#### [DOCUMENT PASSAGE]
Acting president of ABCON, Alhaji Aminu Gwadabe said: “We urge the regulators and the government to harmonise the multiple exchange rates that pervaded the 2016 fiscal year. We also use this medium to appeal to members of the print and electronic media to adopt a single foreign exchange market rate system in their reporting and completely disregard the rates in the parallel market as it is small in volume, cash base and not recognized by enabling law.”
He further said the association would continue to collaborate with CBN to improve the forex crisis.
The federal government last week disclosed that it will look to issue a debut diaspora bond by March to raise funds from Nigerians abroad, after completing a $1 billion eurobond sale this month. Nigeria is in its first recession in 25 years and needs to find money to make up for shortfalls in its budget. Low prices for crude and militant attacks in its crude-producing heartland, the Niger Delta, have slashed its oil revenues. It first announced plans to sell diaspora bonds in 2013 to raise between $100 million to $300 million, but the government at the time could not finish appointing bookrunners for the sale before an election that swept the opposition into office. The government plans to borrow up to $10 billion, with about half of that coming from foreign sources as it seeks to boost overseas loans to plug funding gaps and lower costs. But so far only the African Development Bank has publicly confirmed a budget support package of $1 billion. The government has held talks for months with the World Bank, China and other institutions to fund the budget gaps. In December, the government appointed Citigroup, Standard Chartered Bank and Stanbic IBTC Bank to manage the $1 billion eurobond sale, which it hopes to begin marketing in January.

#### [TASK SET]
[1] Answer these questions from the passage on Nigeria's exchange rates and borrowing:
(a) Who is the acting president of ABCON?
(b) By what month does the federal government aim to issue a debut diaspora bond?
(c) Which institution has publicly confirmed a budget support package, and for how much?
[2] Carry on the passage on Nigeria's exchange rates and borrowing from its final sentence.
The data that follows has no connection to the text.

#### [DATASET EXCERPTS]

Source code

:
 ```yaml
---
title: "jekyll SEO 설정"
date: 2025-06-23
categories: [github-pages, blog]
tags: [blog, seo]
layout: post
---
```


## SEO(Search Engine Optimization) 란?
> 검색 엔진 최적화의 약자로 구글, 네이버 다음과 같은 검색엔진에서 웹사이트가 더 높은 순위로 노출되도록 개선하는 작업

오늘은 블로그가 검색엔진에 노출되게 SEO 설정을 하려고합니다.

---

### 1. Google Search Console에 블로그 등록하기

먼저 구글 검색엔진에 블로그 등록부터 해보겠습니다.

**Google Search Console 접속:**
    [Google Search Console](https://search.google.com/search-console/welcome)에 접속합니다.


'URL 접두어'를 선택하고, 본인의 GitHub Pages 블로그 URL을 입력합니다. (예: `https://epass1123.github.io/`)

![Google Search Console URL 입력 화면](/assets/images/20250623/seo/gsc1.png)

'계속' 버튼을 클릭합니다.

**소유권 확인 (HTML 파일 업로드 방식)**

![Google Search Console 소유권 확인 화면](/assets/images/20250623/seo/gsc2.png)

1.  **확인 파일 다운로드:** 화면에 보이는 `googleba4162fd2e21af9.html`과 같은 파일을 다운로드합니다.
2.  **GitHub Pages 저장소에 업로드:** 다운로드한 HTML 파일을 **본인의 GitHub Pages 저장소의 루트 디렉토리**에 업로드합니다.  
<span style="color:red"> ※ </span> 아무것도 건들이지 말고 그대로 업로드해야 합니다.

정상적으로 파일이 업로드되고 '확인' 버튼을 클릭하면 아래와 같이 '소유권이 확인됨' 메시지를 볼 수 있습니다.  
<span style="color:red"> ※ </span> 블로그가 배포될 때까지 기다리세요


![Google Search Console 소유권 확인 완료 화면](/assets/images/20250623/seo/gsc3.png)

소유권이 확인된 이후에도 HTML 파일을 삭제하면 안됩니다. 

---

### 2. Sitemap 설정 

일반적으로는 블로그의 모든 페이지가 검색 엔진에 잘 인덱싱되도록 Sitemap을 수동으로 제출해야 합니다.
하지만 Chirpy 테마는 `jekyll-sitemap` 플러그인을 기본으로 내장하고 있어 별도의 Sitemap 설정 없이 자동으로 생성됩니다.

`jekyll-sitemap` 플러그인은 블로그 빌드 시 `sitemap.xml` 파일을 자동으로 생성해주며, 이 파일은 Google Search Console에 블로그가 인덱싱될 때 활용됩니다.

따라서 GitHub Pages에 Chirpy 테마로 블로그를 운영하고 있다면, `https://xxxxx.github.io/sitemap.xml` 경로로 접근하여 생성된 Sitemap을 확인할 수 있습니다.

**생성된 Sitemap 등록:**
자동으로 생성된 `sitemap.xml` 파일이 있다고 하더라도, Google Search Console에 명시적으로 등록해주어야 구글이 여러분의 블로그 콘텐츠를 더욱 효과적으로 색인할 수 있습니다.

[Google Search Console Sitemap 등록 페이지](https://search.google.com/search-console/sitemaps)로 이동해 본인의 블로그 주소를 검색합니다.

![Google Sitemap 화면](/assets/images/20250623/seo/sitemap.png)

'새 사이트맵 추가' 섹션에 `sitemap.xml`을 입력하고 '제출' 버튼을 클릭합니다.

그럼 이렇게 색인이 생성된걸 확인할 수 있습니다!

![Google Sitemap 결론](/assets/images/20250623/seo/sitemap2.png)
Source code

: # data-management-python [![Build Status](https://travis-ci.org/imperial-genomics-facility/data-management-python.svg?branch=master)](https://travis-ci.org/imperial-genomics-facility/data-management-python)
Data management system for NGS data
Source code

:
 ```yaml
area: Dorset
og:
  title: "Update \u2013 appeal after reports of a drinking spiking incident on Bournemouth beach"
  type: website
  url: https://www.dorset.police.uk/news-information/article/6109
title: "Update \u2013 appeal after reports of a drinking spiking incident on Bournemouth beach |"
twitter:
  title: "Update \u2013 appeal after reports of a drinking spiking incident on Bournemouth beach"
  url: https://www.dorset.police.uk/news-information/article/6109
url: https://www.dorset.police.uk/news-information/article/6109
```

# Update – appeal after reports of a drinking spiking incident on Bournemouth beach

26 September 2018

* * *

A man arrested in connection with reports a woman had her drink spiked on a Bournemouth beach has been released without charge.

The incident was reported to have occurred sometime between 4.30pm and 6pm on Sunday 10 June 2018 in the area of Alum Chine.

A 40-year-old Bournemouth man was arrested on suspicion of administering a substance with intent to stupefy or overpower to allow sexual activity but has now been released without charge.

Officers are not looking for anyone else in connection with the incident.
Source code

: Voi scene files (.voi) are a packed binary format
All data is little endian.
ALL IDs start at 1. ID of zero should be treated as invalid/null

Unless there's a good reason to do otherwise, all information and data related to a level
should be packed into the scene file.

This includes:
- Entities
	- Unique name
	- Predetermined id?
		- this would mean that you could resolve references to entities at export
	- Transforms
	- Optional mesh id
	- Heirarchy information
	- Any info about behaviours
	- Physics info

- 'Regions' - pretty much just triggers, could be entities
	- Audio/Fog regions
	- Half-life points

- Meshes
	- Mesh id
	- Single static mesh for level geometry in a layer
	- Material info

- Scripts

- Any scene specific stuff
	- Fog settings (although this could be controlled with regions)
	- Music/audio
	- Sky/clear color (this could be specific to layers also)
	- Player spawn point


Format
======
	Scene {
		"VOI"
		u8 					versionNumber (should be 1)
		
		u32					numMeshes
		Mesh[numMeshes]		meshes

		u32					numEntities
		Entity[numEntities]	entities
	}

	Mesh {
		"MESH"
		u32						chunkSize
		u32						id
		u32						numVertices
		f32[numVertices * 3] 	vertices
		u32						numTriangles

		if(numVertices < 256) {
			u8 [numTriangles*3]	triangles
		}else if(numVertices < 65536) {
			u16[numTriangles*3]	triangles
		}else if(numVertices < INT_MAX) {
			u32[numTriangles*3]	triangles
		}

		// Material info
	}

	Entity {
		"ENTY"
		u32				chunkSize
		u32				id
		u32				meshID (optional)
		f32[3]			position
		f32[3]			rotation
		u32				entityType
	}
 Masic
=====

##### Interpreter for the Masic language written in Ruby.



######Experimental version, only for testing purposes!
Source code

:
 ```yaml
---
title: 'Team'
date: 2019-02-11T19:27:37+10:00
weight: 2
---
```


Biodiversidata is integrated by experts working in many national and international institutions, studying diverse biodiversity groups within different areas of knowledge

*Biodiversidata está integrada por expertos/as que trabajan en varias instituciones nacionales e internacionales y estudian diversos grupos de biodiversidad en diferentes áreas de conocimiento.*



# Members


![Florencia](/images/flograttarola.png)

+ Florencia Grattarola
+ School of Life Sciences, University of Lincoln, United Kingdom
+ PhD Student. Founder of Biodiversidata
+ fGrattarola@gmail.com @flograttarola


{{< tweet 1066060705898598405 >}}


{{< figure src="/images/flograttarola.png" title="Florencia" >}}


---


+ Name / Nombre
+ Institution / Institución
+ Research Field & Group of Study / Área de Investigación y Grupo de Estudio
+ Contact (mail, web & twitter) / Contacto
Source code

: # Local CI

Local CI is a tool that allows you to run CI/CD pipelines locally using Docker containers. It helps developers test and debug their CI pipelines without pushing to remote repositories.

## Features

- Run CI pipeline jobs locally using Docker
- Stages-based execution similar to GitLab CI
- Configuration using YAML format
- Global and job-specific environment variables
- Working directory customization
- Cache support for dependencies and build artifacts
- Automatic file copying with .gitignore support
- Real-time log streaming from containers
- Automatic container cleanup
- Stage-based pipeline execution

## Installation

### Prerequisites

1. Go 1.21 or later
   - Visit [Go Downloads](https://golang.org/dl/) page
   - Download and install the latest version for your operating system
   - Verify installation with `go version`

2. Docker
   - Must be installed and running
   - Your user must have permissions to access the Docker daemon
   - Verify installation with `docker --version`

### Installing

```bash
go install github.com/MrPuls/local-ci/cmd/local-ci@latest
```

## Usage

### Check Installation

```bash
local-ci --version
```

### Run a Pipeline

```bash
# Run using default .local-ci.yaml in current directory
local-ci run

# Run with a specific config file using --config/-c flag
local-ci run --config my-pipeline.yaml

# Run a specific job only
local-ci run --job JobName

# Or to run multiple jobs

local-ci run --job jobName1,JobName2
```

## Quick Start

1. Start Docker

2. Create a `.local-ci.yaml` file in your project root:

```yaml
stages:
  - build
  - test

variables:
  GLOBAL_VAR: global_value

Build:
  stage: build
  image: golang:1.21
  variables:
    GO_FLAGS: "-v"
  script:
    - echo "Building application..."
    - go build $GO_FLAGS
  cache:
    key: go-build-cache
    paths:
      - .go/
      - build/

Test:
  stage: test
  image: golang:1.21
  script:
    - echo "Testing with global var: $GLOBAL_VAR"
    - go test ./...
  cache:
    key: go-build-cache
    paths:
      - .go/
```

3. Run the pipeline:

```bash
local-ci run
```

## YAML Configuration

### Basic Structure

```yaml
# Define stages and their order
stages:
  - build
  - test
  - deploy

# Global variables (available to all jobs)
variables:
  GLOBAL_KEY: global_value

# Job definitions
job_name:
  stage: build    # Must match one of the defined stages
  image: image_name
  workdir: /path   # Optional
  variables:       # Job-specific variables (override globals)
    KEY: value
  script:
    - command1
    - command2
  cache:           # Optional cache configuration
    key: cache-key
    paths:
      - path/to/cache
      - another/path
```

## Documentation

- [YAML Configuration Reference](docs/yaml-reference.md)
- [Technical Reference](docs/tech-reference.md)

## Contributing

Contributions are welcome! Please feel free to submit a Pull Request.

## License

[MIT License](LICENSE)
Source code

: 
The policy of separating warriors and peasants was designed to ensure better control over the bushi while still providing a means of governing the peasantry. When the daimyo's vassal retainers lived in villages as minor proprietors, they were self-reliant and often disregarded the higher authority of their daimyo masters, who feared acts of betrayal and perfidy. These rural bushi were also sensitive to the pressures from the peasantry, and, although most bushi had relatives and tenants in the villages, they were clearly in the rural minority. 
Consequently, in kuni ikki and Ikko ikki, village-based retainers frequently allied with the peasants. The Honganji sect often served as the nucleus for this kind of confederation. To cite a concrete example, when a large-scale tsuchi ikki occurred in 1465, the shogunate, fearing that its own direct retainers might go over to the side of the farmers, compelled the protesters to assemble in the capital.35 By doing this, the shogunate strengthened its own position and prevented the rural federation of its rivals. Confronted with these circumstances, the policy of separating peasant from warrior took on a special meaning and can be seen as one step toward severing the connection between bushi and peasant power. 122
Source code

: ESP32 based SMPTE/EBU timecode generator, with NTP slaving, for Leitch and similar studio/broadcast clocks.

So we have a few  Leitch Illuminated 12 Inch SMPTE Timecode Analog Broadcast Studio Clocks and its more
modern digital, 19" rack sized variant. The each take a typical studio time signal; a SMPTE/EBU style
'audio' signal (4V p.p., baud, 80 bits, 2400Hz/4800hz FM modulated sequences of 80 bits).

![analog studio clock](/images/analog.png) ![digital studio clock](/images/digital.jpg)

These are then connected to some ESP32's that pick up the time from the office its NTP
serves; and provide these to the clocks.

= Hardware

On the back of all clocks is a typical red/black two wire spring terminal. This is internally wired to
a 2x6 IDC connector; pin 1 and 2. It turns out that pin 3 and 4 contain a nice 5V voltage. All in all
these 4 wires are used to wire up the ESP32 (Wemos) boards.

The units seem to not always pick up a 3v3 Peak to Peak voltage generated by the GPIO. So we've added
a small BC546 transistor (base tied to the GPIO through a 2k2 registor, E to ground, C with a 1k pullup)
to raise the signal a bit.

#### [ANSWER SET]
[1]
(a) Alhaji Aminu Gwadabe
(b) March
(c) The African Development Bank, for $1 billion

[2]
The World Bank last week predicted that the Nigerian economy would rebound from recession and grow by one per cent in 2017. The multilateral institution stated this in its January 2017 Global Economic Prospects report. Nigeria’s third quarter 2016 real gross domestic product (GDP) had contracted by 2.26 per cent from -2.06 per cent in the second quarter of this year, and -0.36 per cent in the first quarter.
But the World Bank predicted that: “Growth in South Africa is expected to edge up to a 1.1 percent pace this year. Nigeria is forecast to rebound from recession and grow at a 1 percent pace. Angola is projected to expand at a 1.2 percent pace.”
According to the Bank, sub-Saharan African growth was expected to pick up modestly to 2.9 per cent in 2017 as the region continues to adjust to lower commodity prices.
Growth in South Africa and oil exporters was however expected to be weaker, while growth in economies that are not natural-resource intensive should remain robust. Global economic growth was forecast to accelerate moderately to 2.7 percent in 2017 after a post-crisis low last year as obstacles to activity recede among emerging market and developing economy commodity exporters, while domestic demand remains solid among emerging and developing commodity importers, the World Bank said in the report.